Written instruction:
According to the image analysis protocol below, what share of pixels must become saturated when each micrograph is normalized?

Passage provided:
# # #
The digital image analysis part of the protocol involves the following steps:

g. ensuring that the micrographs are present as or converted to a format with a single intensity value for each pixel;

h. normalising each individual micrograph by recalculating the pixel values of the image so that the range of pixel values used in the image is equal to the maximum range for the given colour depth, thereby requiring 0.4% of the pixels to become saturated;

i. obtaining for each individual micrograph the image histogram and removing spikes from each histogram by visual inspection;

j. for each individual image histogram determining the full width at half maximum (FWHM), by first determining the maximum count in the histogram and the channel containing this maximum count (the maximum channel), then counting the number N of channels between the first channel containing a value equal or higher than half the maximum and the last channel containing a value equal or higher than half the maximum thereby including this first and last channel in the count N, and then calculating the FWHM by dividing the count N by the total number of channels;

k. calculating the confection homogeneity parameter CHP, wherein CHP is the average of the FWHM values obtained for the individual micrographs.
# # #
[Stored entries]
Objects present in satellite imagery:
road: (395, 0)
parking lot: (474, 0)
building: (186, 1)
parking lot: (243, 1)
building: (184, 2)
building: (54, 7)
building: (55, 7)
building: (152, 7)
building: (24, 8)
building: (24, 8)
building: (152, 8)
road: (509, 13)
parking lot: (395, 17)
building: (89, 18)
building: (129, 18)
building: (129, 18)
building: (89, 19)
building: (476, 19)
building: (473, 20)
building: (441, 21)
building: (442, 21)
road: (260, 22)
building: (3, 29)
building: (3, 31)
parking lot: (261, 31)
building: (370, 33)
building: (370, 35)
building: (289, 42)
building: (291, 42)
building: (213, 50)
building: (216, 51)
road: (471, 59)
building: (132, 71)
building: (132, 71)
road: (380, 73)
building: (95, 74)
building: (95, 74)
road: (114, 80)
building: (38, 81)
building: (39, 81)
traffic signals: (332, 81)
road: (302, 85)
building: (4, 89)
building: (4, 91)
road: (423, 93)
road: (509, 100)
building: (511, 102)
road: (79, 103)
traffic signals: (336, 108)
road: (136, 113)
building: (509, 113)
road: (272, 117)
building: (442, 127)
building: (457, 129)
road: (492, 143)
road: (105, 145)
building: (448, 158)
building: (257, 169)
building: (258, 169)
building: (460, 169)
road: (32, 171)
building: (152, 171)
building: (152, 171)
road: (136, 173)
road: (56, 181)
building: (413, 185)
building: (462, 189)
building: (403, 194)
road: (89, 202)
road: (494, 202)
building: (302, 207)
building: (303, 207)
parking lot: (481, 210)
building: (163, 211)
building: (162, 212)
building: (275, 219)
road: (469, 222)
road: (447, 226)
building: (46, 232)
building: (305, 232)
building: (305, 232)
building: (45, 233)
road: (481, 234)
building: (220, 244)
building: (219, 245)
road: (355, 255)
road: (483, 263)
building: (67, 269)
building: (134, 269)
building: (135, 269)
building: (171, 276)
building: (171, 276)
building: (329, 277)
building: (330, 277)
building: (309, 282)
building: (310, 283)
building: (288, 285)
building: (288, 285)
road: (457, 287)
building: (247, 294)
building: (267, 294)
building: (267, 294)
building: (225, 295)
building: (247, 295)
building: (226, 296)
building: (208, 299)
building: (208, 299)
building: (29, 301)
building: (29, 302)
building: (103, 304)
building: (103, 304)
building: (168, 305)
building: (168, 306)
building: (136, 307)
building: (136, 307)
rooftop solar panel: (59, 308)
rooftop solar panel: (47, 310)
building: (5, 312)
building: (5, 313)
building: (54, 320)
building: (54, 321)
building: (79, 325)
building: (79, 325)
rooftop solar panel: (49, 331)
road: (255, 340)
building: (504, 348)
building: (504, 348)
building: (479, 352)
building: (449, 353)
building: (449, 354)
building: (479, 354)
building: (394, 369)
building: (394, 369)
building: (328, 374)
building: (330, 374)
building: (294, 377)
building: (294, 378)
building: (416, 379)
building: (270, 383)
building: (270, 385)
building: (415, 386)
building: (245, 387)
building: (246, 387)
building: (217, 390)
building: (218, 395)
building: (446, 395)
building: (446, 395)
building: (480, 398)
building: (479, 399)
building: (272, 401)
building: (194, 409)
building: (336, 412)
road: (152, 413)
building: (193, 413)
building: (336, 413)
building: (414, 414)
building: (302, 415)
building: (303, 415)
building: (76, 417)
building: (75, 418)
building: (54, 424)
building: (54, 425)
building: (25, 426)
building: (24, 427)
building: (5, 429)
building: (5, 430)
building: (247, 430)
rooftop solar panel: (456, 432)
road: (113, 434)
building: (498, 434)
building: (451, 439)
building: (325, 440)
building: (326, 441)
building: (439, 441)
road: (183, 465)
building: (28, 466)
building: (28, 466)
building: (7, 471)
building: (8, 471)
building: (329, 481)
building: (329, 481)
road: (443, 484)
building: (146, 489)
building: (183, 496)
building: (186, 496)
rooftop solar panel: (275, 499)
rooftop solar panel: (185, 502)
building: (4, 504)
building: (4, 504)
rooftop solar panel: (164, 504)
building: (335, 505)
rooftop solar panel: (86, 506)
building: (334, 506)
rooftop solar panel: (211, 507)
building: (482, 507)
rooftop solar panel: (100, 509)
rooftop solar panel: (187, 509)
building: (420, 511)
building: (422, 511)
# # #
Written answer:
0.4% of the pixels.